How To Find Meaning in Life With Physics And Comedy

This is the story of up-and-coming physicist and comedian Rupesh Mahore.

Einstein had once said, "Put your hand on a hot stove for a minute, and it seems like an hour. Sit with a pretty girl for an hour, and it seems like a minute." That was him describing his famous theory of relativity, but if you've chuckled to yourself after reading it, then you are in good company.

Because according to physicist and comedian Rupesh Mahore, physics and comedy have helped him find purpose in life. How so?

Like others in India, Rupesh was brought up (and trained) to believe that engineering was the most respected profession ever. After many years of severe hard work, he managed to enter one of the top institutes in the country, IIT-Delhi.

And to pursue what again? A bachelors degree in textile technology; Rupesh didn't even know if that was a thing, to be honest!

Fast forward to today: Rupesh is a physics student at NIT Rourkela instead, and at the same time, one of the popular faces in Eastern India's comedy circuit, having shared the stage with likes of Zakir Khan, Atul Khatri, Sorabh Pant and others!

A trio of comics

Leading English daily The Times of India has described his humour as "intellectual and authoritative". But besides being a comic, Rupesh is an educator as well.

He says, "When teaching physics, there is deep honesty and integrity if I am able to deliver fundamentals of the universe to a student and give a better perspective to it."

Rupesh has worked under the guidance of Professor H.C. Verma, best-selling author of Concepts of Physics. Considering his research on materials science, Rupesh has been selected to work at Indian space agency's Laboratory of Electro Optical Systems (LEOS) where he would be working for the mission of Chandrayaan-2 and Gaganyaan.

With Professor Verma

But in order to be where he is at today, Rupesh has had to make bold decisions in the past. He dropped out of engineering college in 2016, "If it wasn't for physics, I wouldn't be here," Rupesh adds.

Convincing his family and asking for their support was a difficult phase in life. Talking about it further, he says, "In India, students and their guardians are not aware of the diverse range of career choices available, which has led to students ending up in a flock.
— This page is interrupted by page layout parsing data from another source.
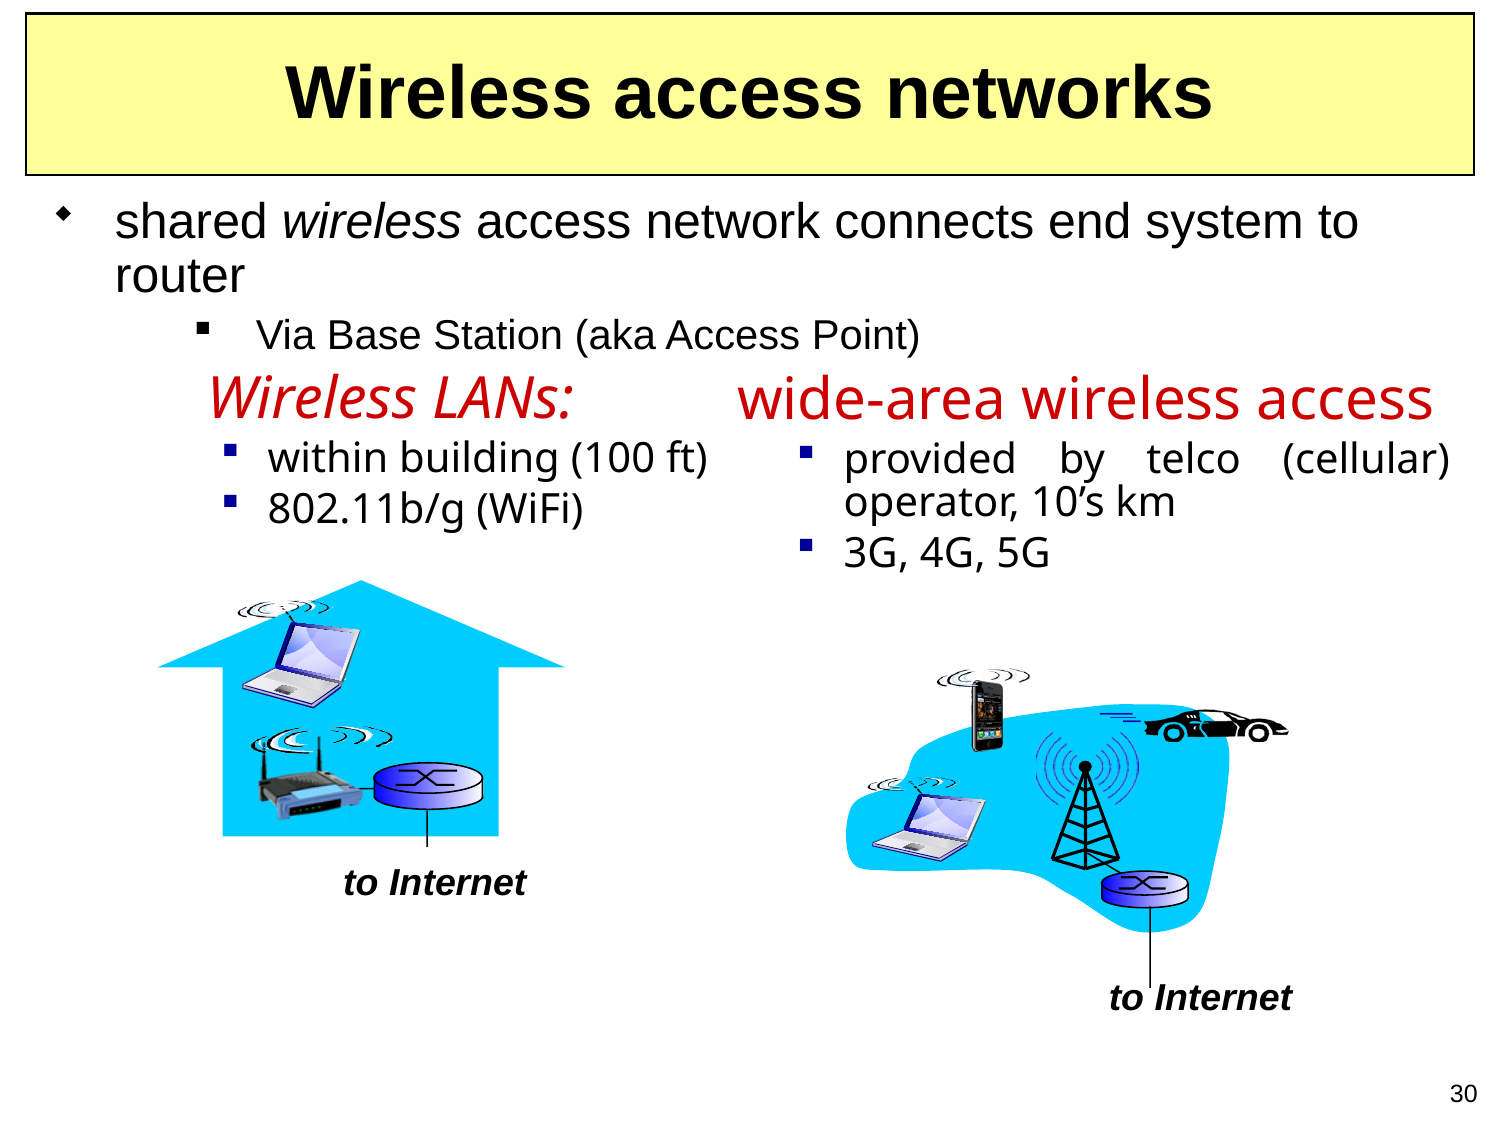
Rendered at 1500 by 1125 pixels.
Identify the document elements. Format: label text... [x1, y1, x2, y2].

title Wireless access networks [25, 12, 1475, 176]
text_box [843, 667, 1289, 989]
text_box wide-area wireless access provided by telco (cellular) operator, 10’s km 3G, 4G, 5G [706, 283, 1465, 714]
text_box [156, 579, 566, 837]
text_box to Internet [1093, 965, 1307, 1026]
text_box to Internet [328, 850, 542, 911]
list shared wireless access network connects end system to router Via Base Station (aka Access Point) [37, 187, 1451, 1101]
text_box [250, 724, 393, 822]
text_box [236, 598, 361, 711]
text_box Wireless LANs: within building (100 ft) 802.11b/g (WiFi) [55, 363, 706, 588]
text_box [397, 762, 484, 810]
We need to see sciences and arts in the right manner to actually live the best life possible."

After dropping out, Rupesh started teaching physics to high school students in his locality earning a bare minimum. Then, one thing led to another and he began performing on stage.

canvas laugh club

In the midst of recognition and fame on stage, Rupesh did not forget his love for physics. To carry out his interests in it, he joined the course of integrated physics at NIT in Rourkela. Here, he completed writing his first research paper on nano-fabrication.

Rupesh says, "For me, physics has allowed me to understand the world for better and stand-up comedy a liberating art form has given me solace." Clearly, his example is enough to inspire any physics student (who also has some sense of humour).